# Aquabid



## Jakr959 (Jun 15, 2010)

Is Aquabid all that great? I was looking around on it and it seemed only the REALLY pretty and rare bettas got bid on. I was going to start breeding but I need to know a good place/site to sell the off spring, got any favorites?


----------



## 1fish2fish (Sep 10, 2009)

That should be an incentive to try to breed the best quality bettas possible. If you don't have nice quality bettas then don't charge $20 for them. People will buy a nice fish if you sell it for $5.
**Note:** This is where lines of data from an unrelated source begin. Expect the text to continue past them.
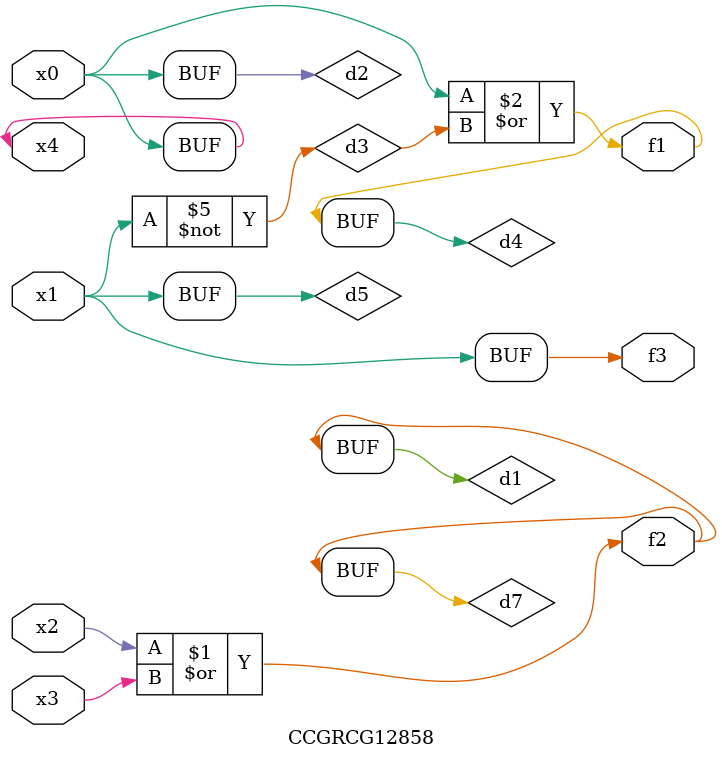
<source format=v>
module CCGRCG12858(
	input x0, x1, x2, x3, x4,
	output f1, f2, f3
);

	wire d1, d2, d3, d4, d5, d6, d7;

	or (d1, x2, x3);
	buf (d2, x0, x4);
	not (d3, x1);
	or (d4, d2, d3);
	not (d5, d3);
	nand (d6, d1, d3);
	or (d7, d1);
	assign f1 = d4;
	assign f2 = d7;
	assign f3 = d5;
endmodule

</source>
Many forums have classifieds sections where you can put bettas for sale. Ebay would be another source.


----------



## beta novice (May 9, 2010)

craigslist ebay or aquabid


----------



## Jakr959 (Jun 15, 2010)

Ok, so if I bred a really pretty betta like a white fin tiped red delta tail (thats my goal) I could charge 15- 20 bucks for him. But if I bred a white pinkish female thats not all pretty I would charge like 5-8 dollars (which is about pet store price but really healthy and good for breeding)


----------



## beta novice (May 9, 2010)

right


----------



## Jakr959 (Jun 15, 2010)

Ok I get it now, well that was my last thing I needed to figure out, Now off to breeding!


----------



## beta novice (May 9, 2010)

oh oh good luck and keep like a journal thing going on the forum and pics


----------



## Jakr959 (Jun 15, 2010)

Sure thing!


----------



## beta novice (May 9, 2010)

yay


----------